Location
- 1345 FM 149 Anderson, Texas 77830 United States

Information
- School type: Public high school
- School district: Anderson-Shiro Consolidated Independent School District
- Principal: Kimberly Niedermeier
- Teaching staff: 43.03 (FTE)
- Grades: 6-12
- Enrollment: 506 (2023-2024)
- Student to teacher ratio: 11.76
- Colors: Royal blue and white
- Athletics conference: UIL Class 3A
- Mascot: Hooty the Owl (Female)
- Nickname: Owls
- Website: Anderson-Shiro High School

= Anderson-Shiro High School =

Public school in Texas, United States

Anderson-Shiro High School is a public secondary school located in Anderson, Texas, United States and classified as a 3A school by the UIL. It is part of the Anderson-Shiro Consolidated Independent School District located in Grimes County, Texas. In 2017, the school was rated "Met Standard" by the Texas Education Agency.

==Athletics==
Anderson-Shiro High School participates in these sports -

Cross Country, Football, Volleyball, Basketball, Golf, Track, Tennis, Powerlifting, Baseball & Softball.

===State Titles===
- Baseball -
  - 2006(1A)

====State Finalist====
- Boys Basketball -
  - 1996(1A)

==Other school activities==

Anderson-Shiro also has a Theatre class that performs during the spring semester, competes in UIL One-Act Play, and has an art/ceramics program, a band program, FFA, FCA, NHS, NJHS, and FBLA.

The Choir program is exclusively Jr. High currently, but there are plans to extend it to high school in the coming years.

The High school band program competes in UIL marching and Concert/Sight Reading competitions, with the most recent scores being 3 for Marching Band (2019-2020 school year) and 2 for Concert (2020-2021), and a 2 for Sight Reading (2020-2021). The Band also has individuals audition for the ATSSB All-State band, although it has not had a student to make it past All-Area (as of the 2018–2019 school year). The program currently (for the 2021–2022 school year) has 3 bands: Beginning Band; a band for 6th/7th graders who are new to their instruments; Symphonic Band; a band for 7th/8th graders; and Wind Ensemble; The High school band that has members from 8th grade to 12th grade (as of the 2018–2019 school year) which compete in the UIL and ATSSB events mentioned above. The Band Director is also looking to start a Jazz Band in the near future.

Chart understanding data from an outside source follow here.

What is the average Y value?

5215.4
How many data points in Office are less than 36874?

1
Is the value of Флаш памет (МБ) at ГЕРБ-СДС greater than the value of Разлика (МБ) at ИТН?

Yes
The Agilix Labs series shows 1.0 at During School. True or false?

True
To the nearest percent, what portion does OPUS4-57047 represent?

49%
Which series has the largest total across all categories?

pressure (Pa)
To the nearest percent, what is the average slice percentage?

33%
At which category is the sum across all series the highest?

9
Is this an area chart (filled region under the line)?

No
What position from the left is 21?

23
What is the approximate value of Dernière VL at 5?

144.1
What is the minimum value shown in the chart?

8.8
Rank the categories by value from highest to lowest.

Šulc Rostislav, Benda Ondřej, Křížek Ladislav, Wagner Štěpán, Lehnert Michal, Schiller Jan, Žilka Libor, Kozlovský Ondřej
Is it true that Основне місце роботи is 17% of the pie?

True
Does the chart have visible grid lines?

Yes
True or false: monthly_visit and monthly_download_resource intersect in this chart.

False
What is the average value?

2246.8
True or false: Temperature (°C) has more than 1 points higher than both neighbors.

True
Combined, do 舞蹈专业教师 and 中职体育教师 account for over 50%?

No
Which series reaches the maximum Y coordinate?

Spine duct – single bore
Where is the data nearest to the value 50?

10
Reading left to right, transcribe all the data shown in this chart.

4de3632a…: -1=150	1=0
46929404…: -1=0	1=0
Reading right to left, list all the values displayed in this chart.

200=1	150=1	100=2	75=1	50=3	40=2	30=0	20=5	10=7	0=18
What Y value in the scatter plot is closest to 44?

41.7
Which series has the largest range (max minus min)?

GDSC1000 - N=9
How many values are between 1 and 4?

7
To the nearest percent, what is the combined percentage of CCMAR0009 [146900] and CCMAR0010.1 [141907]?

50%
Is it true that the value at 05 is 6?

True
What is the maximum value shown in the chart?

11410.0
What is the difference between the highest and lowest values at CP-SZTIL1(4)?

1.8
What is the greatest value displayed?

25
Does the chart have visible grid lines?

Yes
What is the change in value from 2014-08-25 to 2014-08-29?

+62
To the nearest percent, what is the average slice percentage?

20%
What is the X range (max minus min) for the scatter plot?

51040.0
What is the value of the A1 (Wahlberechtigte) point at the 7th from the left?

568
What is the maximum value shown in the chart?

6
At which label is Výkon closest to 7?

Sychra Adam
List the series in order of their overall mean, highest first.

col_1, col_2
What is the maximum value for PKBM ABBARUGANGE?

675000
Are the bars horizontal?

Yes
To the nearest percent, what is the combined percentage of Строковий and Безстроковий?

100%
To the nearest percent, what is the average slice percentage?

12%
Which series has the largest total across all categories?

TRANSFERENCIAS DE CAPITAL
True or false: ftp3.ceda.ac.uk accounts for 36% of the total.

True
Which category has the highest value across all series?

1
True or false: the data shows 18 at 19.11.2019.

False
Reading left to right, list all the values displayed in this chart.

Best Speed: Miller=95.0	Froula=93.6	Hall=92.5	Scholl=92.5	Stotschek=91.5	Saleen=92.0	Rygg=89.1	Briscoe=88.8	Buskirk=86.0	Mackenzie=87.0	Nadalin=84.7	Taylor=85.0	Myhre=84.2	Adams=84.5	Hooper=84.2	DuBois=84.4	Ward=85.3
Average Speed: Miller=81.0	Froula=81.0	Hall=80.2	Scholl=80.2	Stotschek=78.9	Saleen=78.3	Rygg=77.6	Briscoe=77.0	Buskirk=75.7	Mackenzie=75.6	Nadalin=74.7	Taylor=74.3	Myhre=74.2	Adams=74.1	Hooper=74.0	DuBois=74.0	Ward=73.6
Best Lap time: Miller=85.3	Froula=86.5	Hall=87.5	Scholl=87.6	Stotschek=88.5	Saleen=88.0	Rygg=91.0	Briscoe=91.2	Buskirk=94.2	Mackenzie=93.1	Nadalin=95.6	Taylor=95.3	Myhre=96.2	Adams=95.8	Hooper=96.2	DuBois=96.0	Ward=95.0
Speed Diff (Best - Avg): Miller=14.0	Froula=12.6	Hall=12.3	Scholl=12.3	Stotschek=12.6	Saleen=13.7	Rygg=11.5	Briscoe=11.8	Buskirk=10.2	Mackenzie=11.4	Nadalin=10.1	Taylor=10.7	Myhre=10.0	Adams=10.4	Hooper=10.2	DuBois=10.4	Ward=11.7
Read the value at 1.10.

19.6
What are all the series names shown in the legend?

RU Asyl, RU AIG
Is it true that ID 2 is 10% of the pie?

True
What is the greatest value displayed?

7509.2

The school's FFA chapter is very successful in having many people advance to state every year.

A chapter of FBLA was established during the 2018–2019 school year, but has had people advance to state in individual competition. The chapter also regularly volunteers for the local food pantry.

NJHS (National Junior Honor Society) inducts new junior high students every year. The organization is active in Grimes County and often participates in Relay for Life, an event that raises money for cancer, annually.

FCA (Fellowship of Christian Athletes) is held during tutorial periods. It is one of the largest student-led organizations in the school. FCA holds "See You At The Pole" where an interdenominational worship service is provided for anyone. In 2024, FCA held an additional event, after school hours, called "Saw You At Pole" at the school football field. Many other school districts were invited to join the event.